### Testo di studio:
______________________________

La visita di Papa Francesco in Lussemburgo e Belgio ha toccato temi di estrema attualità: pace, denatalità, giustizia sociale, donne nella Chiesa, migrazioni, cambiamento climatico… Nei suoi discorsi sono tornati inviti, sollecitazioni, garbati richiami. Che non possono sfuggire alle istituzioni nazionali, all’Unione Europea e al dibattito pubblico europeo
Il 46° viaggio di Papa Francesco in Lussemburgo e in Belgio si è rivelato un felice e partecipato momento di incontro tra il successore di Pietro e le comunità cattoliche dei due Paesi.
Oltre ai consueti appuntamenti con le autorità politiche nazionali – Granduca del Lussemburgo, reali del Belgio e rispettivi primi ministri – Papa Bergoglio ha colto l’occasione per accostare e conoscere più da vicino le Chiese locali, incontrando vescovi, operatori pastorali, religiosi e laici impegnati, senza rinunciare al desiderio e all’opportunità di confrontarsi e dialogare con il mondo della cultura e dei giovani.

______________________________

Record tratti da una raccolta
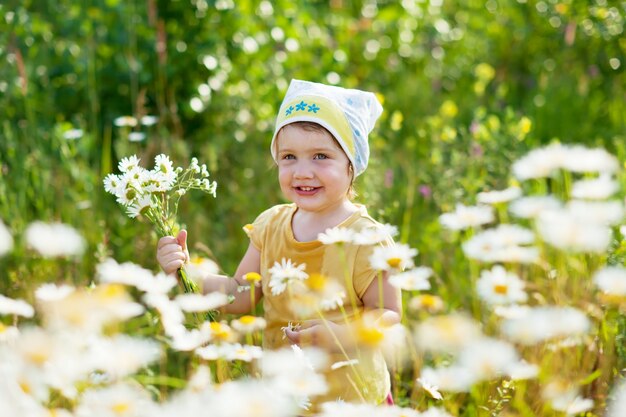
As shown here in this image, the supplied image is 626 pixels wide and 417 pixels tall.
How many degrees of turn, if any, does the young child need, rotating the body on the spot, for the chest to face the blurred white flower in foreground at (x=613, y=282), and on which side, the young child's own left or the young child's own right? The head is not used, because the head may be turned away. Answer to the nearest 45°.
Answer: approximately 90° to the young child's own left

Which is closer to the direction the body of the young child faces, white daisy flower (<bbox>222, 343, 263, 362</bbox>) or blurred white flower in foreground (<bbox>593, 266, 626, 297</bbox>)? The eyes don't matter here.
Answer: the white daisy flower

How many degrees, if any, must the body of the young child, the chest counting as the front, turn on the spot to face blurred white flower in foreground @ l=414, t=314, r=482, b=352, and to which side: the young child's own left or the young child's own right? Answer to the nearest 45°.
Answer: approximately 45° to the young child's own left

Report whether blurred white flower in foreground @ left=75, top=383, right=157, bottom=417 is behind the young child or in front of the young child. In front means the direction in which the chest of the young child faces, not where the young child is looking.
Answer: in front

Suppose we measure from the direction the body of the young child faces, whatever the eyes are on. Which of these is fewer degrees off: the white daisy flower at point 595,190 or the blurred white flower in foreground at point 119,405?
the blurred white flower in foreground

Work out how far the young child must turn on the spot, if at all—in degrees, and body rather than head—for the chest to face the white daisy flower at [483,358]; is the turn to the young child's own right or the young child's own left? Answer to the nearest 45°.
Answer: approximately 45° to the young child's own left

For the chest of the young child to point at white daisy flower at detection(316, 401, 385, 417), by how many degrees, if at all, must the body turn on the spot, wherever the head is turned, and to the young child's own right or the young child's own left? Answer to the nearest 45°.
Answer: approximately 45° to the young child's own left

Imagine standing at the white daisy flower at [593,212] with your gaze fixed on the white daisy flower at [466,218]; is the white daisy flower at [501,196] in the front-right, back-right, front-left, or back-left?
front-right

______________________________

### Descrizione del compito:
Ricopia fedelmente il passo del testo sulla visita del Papa compreso tra "Oltre ai consueti" e "e dei giovani.", estremi inclusi.

### Risultato del compito:
Oltre ai consueti appuntamenti con le autorità politiche nazionali – Granduca del Lussemburgo, reali del Belgio e rispettivi primi ministri – Papa Bergoglio ha colto l’occasione per accostare e conoscere più da vicino le Chiese locali, incontrando vescovi, operatori pastorali, religiosi e laici impegnati, senza rinunciare al desiderio e all’opportunità di confrontarsi e dialogare con il mondo della cultura e dei giovani.